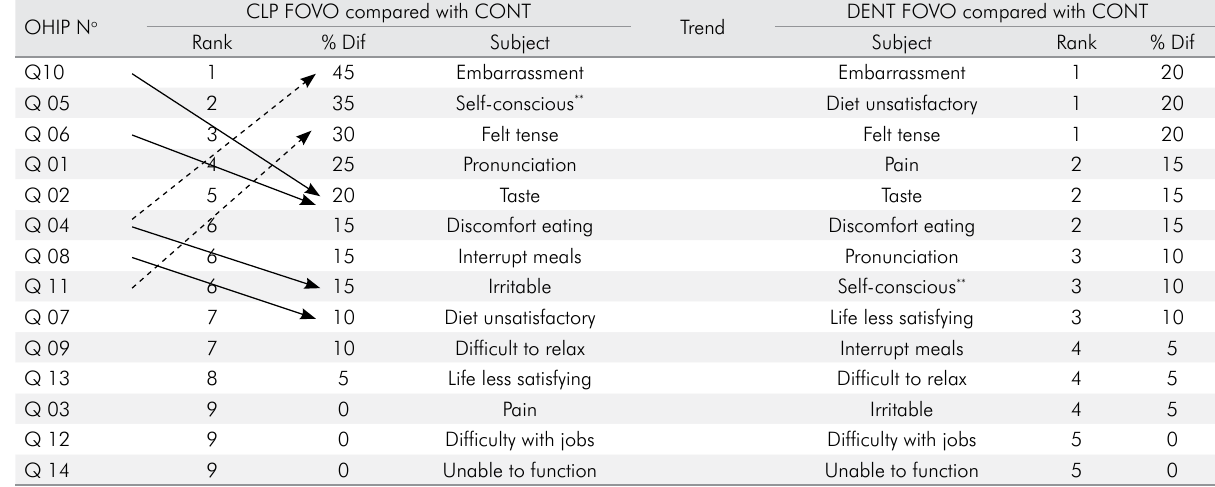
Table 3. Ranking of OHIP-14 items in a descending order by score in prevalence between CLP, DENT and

* * *

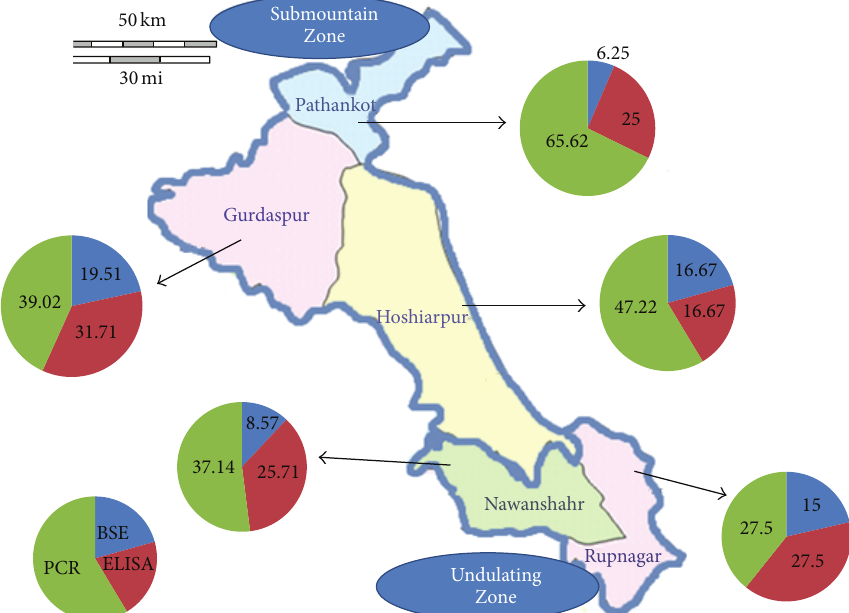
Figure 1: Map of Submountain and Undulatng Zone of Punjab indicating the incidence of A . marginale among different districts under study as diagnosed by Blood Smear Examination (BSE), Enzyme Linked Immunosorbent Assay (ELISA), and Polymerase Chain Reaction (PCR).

==

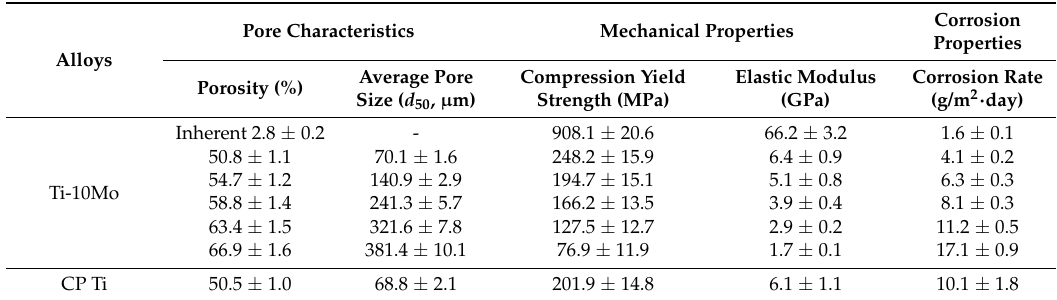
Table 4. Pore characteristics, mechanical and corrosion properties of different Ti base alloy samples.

**Work task**. Go through the material line by line. Show each line that contains the string "Table".

**Answer to the exercise**.
Table 3. Ranking of OHIP-14 items in a descending order by score in prevalence between CLP, DENT and
Table 4. Pore characteristics, mechanical and corrosion properties of different Ti base alloy samples.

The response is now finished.